Your answer must be a single number: how many lines in the records include the word "West".

====== Extracted records

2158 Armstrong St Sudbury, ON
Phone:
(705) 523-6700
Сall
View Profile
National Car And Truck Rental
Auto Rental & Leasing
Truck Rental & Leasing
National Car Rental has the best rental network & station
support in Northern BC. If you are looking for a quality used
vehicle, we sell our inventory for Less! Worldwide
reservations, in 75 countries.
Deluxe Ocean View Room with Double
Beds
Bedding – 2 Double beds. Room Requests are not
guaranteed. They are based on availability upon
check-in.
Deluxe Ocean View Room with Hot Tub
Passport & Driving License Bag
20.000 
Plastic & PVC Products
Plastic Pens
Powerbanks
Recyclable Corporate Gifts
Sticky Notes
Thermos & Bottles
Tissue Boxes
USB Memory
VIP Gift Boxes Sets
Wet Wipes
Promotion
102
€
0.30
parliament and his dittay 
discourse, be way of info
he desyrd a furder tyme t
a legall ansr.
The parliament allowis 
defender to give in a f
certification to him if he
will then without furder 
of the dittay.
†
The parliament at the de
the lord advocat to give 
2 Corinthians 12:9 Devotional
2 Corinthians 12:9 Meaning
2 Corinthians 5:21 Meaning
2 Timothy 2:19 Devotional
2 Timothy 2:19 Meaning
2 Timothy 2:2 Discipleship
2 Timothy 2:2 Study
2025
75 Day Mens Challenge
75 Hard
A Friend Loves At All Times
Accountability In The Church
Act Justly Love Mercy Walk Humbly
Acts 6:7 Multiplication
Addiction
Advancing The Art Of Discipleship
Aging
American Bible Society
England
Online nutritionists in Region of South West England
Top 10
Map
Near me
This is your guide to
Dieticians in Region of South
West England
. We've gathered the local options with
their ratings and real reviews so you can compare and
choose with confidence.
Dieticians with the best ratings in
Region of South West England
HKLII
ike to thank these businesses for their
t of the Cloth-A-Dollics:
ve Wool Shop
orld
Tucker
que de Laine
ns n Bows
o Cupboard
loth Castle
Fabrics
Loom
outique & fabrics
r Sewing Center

============

Reply
3